Financial highlights

  • Gross revenue reached $1.84 billion, driven by an acceleration in PC refresh, especially among enterprise and mid-market customers.

  • EBITDA increased 9.4% to $75.4 million; operating profit before tax up 13.3% to $57.6 million.

  • Net debt decreased by $6.3 million to $299.5 million; net cash from operating activities was $49.0 million.

  • Fully franked dividends of 22.0 cents per share paid in H1 FY25, with ongoing commitment to interim dividends and DRP.

  • Australia segment gross revenue grew 18.0% to $1.55 billion, with over $30 million from large-scale AI deployments; New Zealand revenue up 5.2% to $291.7 million.

Outlook and guidance

  • FY25 gross revenue guidance is $3.7–$3.8 billion, representing 10–13% growth over FY24, with operating profit before tax of $120–124 million and PBT margin of 3.2–3.4%.

  • H2 is expected to be stronger than H1, with growth driven by enterprise and mid-market; no SMB recovery assumed.

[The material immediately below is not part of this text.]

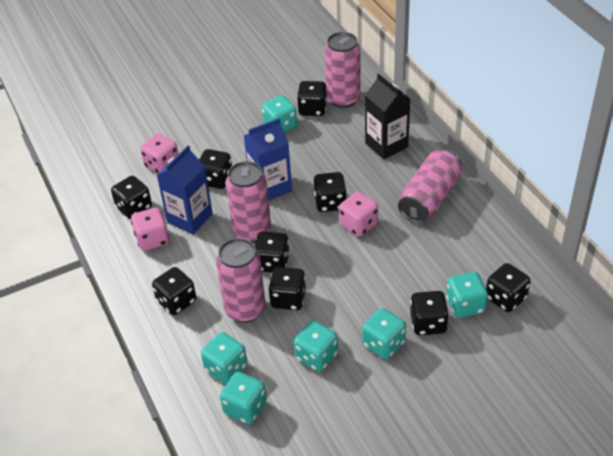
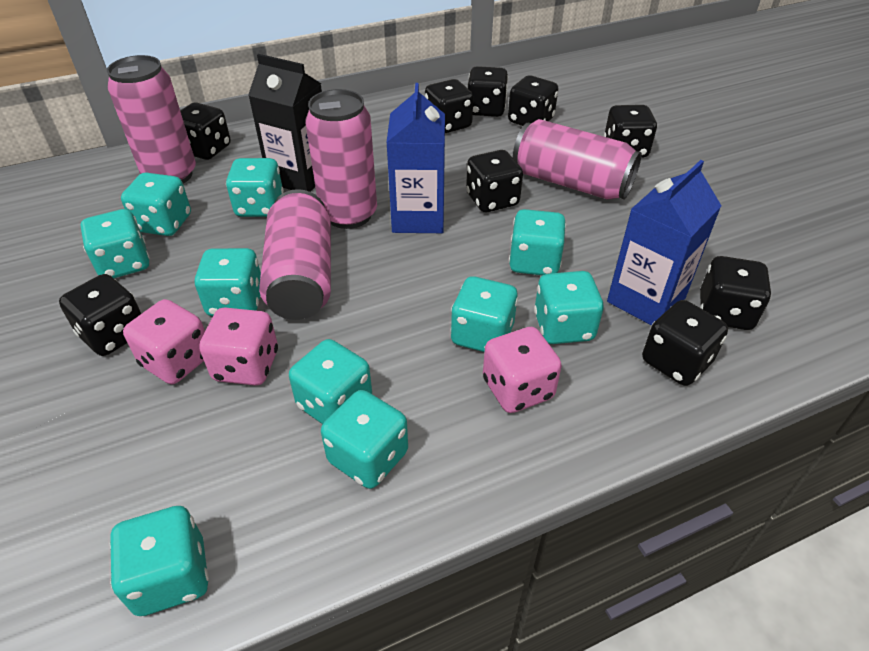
turquoise dice: [201,332,247,384] [220,372,267,424] [262,96,297,132] [294,321,338,372] [362,308,406,359] [446,272,488,318] = 6 -> [80,209,150,278] [110,506,209,616] [121,172,191,236] [195,248,261,316] [226,158,284,217] [289,339,372,424] [321,390,408,489] [451,276,518,352] [509,209,566,275] [534,271,604,344] = 10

  • PC refresh cycle and AI deals expected to continue driving growth, with some caution due to lumpy enterprise deals and strong prior-year comparables.

  • Double-digit device sales growth is expected to continue, especially in enterprise and regulated sectors.

  • Further AI ecosystem partnerships and contributions from the AI factory project are anticipated.